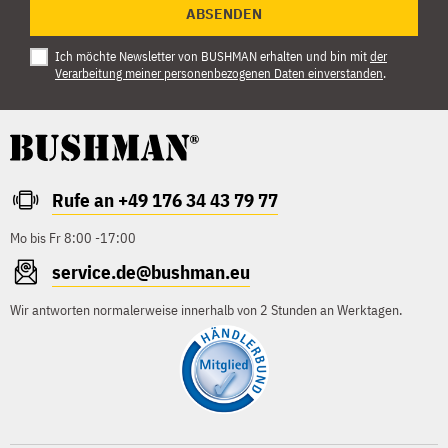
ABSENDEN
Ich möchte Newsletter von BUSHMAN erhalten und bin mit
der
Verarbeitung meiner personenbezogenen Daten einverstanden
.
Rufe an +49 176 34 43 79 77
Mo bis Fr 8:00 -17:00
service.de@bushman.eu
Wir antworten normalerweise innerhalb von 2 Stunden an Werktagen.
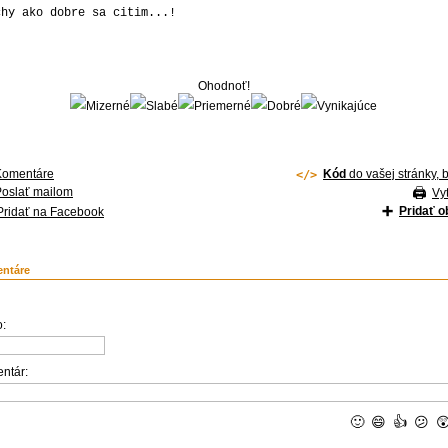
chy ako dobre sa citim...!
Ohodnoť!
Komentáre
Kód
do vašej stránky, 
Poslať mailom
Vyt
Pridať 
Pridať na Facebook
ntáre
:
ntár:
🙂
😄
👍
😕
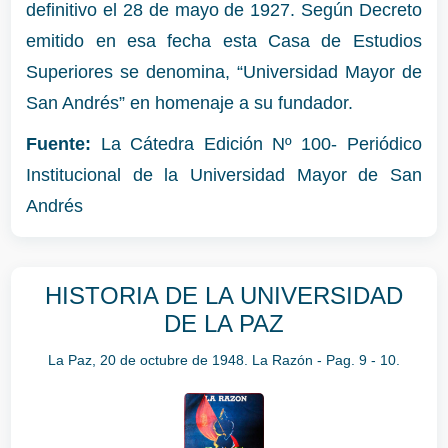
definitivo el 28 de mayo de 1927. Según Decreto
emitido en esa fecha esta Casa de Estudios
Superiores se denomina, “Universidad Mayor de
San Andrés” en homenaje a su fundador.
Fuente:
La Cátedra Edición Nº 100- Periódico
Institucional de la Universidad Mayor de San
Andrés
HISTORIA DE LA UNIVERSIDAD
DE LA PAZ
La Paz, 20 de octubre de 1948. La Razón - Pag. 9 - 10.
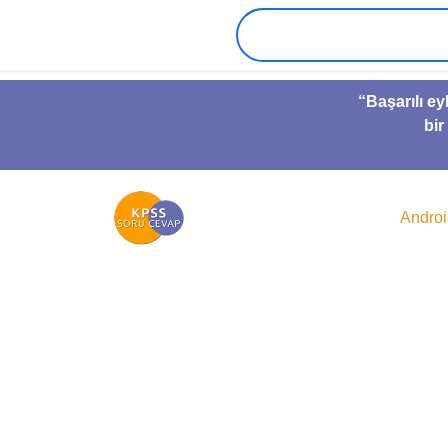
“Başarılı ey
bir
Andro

▬▬▬▬▬▬▬▬▬▬

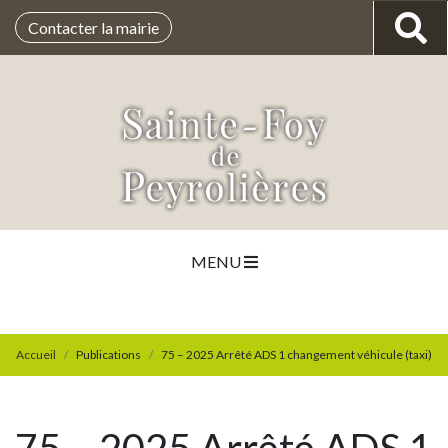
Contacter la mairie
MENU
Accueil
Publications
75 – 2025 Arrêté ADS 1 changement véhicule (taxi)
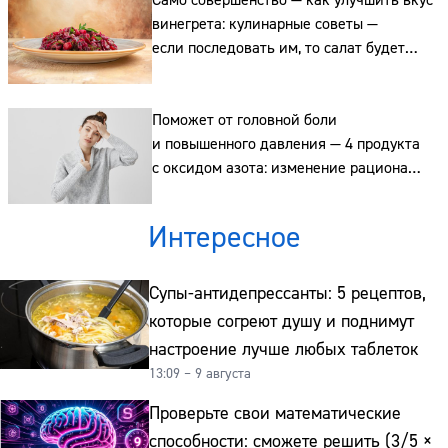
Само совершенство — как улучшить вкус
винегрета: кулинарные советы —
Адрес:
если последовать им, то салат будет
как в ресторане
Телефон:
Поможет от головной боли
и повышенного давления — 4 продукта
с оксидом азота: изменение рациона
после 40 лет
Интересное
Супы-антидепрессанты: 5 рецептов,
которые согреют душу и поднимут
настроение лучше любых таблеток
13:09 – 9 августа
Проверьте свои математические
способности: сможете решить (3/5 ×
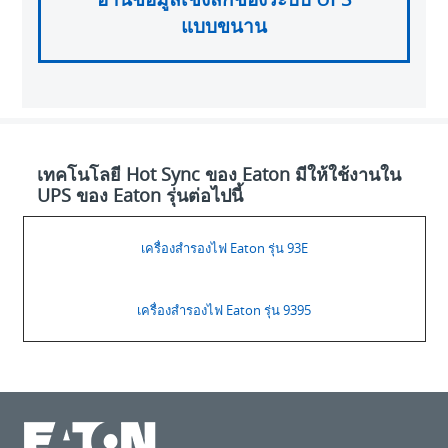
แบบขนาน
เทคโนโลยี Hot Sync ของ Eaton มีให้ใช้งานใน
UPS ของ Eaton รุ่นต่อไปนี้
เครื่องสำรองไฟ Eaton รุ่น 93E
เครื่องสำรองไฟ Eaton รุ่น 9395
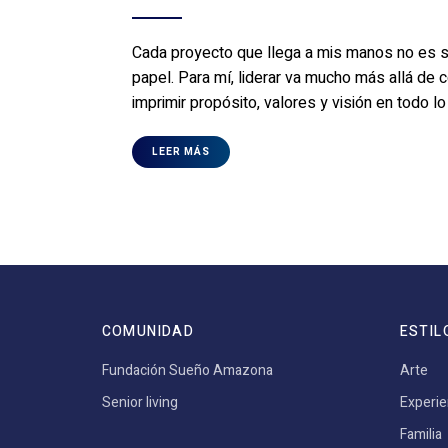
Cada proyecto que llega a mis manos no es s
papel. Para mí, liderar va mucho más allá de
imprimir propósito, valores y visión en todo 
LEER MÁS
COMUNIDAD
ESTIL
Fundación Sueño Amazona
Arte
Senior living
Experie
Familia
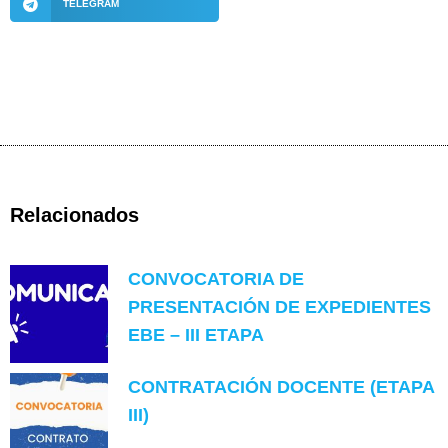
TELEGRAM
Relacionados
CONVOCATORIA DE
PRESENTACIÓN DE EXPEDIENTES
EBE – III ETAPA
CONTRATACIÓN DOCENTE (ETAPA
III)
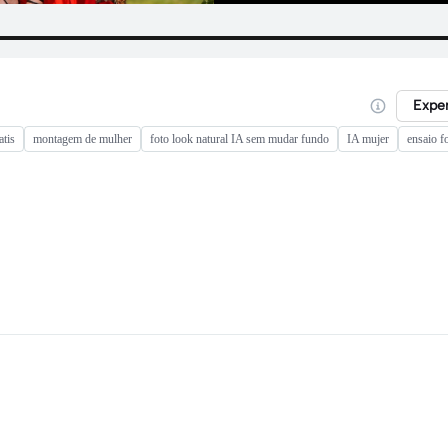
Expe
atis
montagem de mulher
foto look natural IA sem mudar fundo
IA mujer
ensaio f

▬▬▬▬▬▬▬▬▬▬

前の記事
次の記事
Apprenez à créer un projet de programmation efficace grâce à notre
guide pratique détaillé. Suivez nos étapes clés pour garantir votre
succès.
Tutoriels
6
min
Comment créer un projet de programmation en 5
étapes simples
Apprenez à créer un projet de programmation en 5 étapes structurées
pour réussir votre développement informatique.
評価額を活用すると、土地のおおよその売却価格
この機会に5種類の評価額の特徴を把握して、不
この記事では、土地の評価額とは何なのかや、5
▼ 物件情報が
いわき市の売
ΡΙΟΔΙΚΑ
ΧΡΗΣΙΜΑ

▬▬▬▬▬▬▬▬▬▬

- **WHAT THE TASK ASKS**:
From the data above, copy every line where "votre" appears.

- **SOLUTION**:
guide pratique détaillé. Suivez nos étapes clés pour garantir votre
pour réussir votre développement informatique.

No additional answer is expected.